Liz Truss addressed MPs on last week's riot at HMP Birmingham, where hundreds of inmates were rioting in the jail over more than 12 hours.
She said levels of violence in prisons are too high, but said "swift action" was being taken to deal with drugs, drones and phones in prisons.
"The issues in our prisons are long-standing and they are not going to be completely solved in weeks or even months," Ms Truss warned.
A full investigation has been ordered into the incident at the privately-run Birmingham prison as the damage is being assessed.
The Justice Secretary said the disturbance began when six prisoners in the jail's N-wing climbed onto netting at 9.15 on Friday morning.
When staff intervened, one of them had their key snatched and it was at that point staff withdrew for their own safety. Prisoners then gained control of P wing.

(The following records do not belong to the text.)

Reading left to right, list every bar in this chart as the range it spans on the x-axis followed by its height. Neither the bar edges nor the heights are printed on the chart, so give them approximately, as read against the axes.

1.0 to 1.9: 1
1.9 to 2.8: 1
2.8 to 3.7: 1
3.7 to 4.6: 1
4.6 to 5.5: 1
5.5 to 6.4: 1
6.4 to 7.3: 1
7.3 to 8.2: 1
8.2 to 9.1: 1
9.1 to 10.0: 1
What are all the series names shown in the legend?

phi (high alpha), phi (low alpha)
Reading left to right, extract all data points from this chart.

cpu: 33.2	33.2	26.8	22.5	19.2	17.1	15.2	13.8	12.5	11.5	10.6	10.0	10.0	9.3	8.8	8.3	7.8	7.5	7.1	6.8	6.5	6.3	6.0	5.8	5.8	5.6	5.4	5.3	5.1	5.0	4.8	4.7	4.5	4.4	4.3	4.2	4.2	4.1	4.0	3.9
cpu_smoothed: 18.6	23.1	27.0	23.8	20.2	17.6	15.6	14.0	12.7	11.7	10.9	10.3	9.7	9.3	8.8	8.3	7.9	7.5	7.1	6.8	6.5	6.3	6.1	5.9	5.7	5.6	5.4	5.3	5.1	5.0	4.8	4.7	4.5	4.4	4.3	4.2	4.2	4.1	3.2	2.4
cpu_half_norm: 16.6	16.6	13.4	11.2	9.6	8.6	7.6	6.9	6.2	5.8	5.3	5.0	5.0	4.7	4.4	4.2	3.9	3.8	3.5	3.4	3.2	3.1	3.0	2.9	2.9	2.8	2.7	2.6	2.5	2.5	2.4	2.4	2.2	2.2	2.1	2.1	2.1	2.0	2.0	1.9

Specialist teams from G4S the security company that runs the prison were dispatched to the jail while inmates gained access to two more wings at 1.30pm, prompting a call for further reinforcements.

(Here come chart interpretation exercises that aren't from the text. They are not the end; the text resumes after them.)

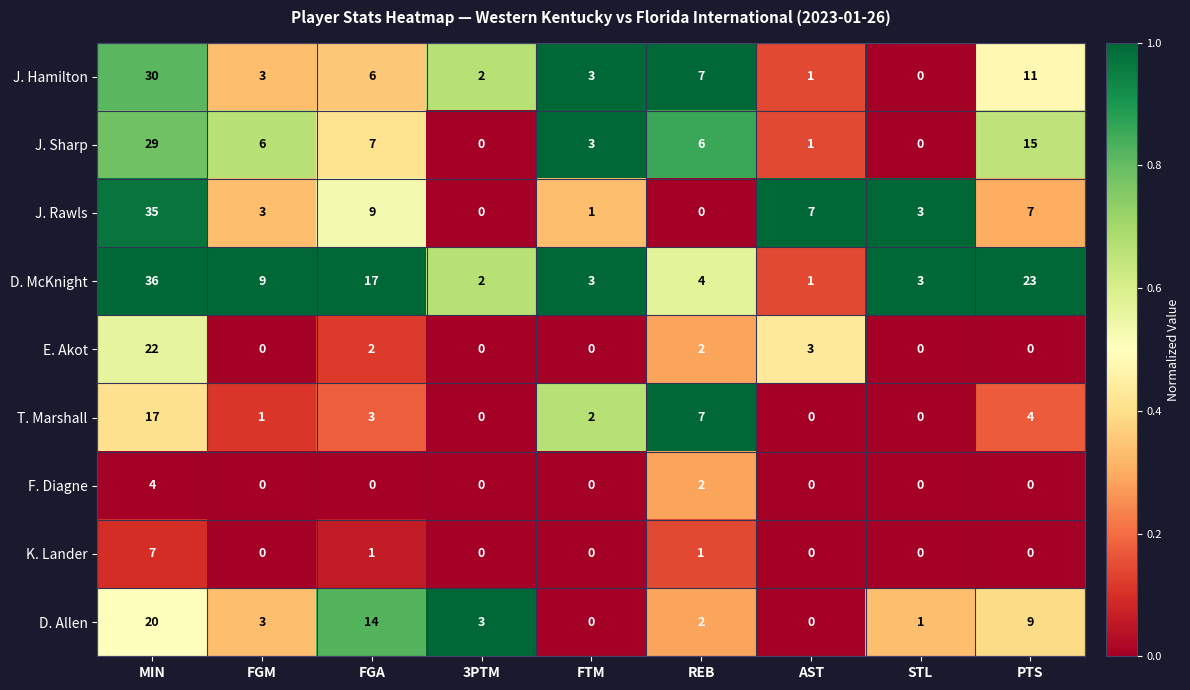

The value of D. Allen at PTS is 4. True or false?

False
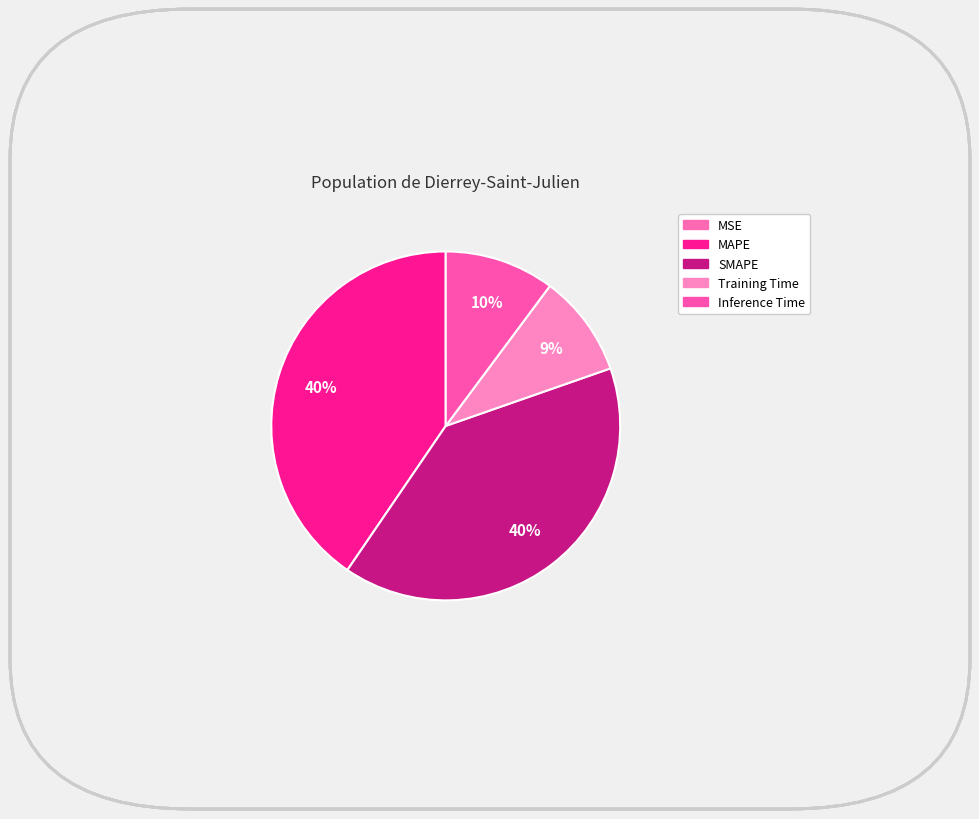

What percentage do Inference Time and SMAPE together represent?

50.1%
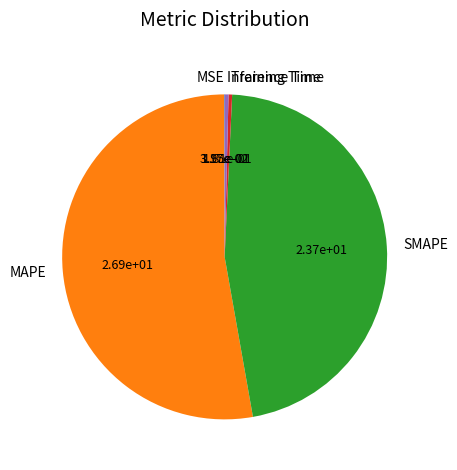

Is there a majority slice in this chart?

Yes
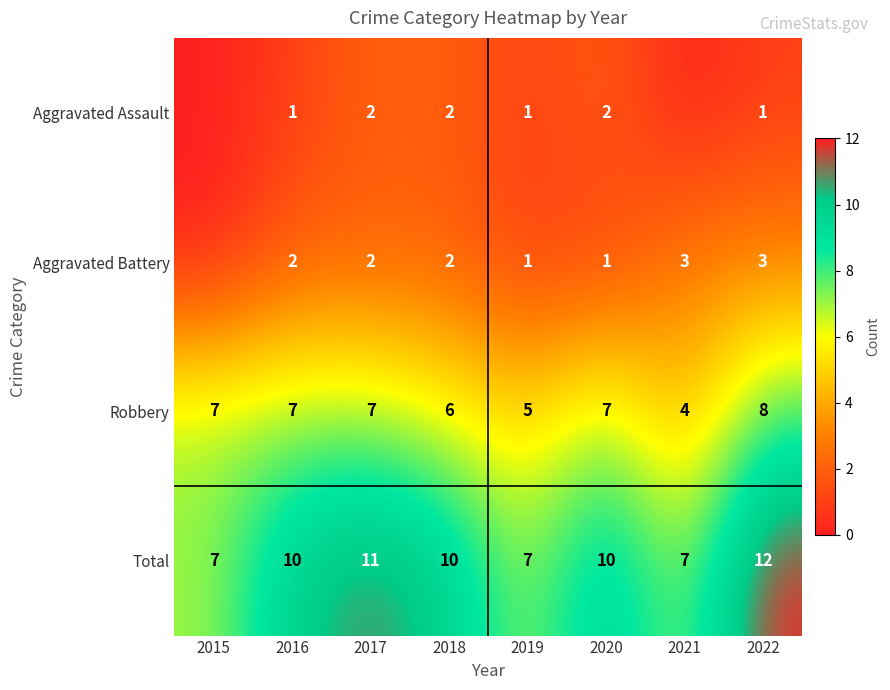

Is it true that Aggravated Battery equals 3 at 2022?

True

At 8.35pm, ten teams of highly trained officers swept through the jail and shortly after 10pm, they had secured all four wings.
The riot at Birmingham prison is the third prison disturbance in less than two months after problems at Bedford and Lewes prisons.

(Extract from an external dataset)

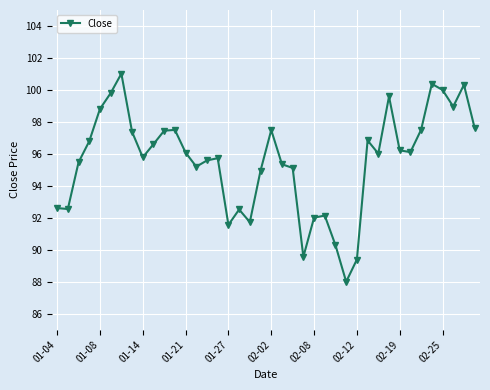

Does the chart display data point markers on the line(s)?

Yes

John Thornhill, president of the National Council of Independent Monitoring Boards, said the disturbance at HMP Birmingham is "yet more evidence" of concerns about rising levels of violence.
He said IMBs which provide a monitoring presence in every prison in England and Wales, have regularly questioned staffing levels across many establishments.
He warned that low staffing levels mean prisoners are denied access to a range of facilities.
"They become frustrated, tension and violence increase and become more widespread," Mr Thornhill said.
As well as tensions reported at HMP Hull, it emerged that four inmates barricaded themselves in a cell at HMP Cardiff on Sunday.
The incident was resolved quickly when the prisoners surrendered to staff.
Rising levels of assaults and self-harm in prisons have triggered fears of a safety crisis.
Last month thousands of officers walked-out over claims the prison system was "in meltdown".
Ms Truss has announced a string of measures aimed at tackling the issues including a recruitment drive to add 2,500 staff and mandatory drug testing across the estate.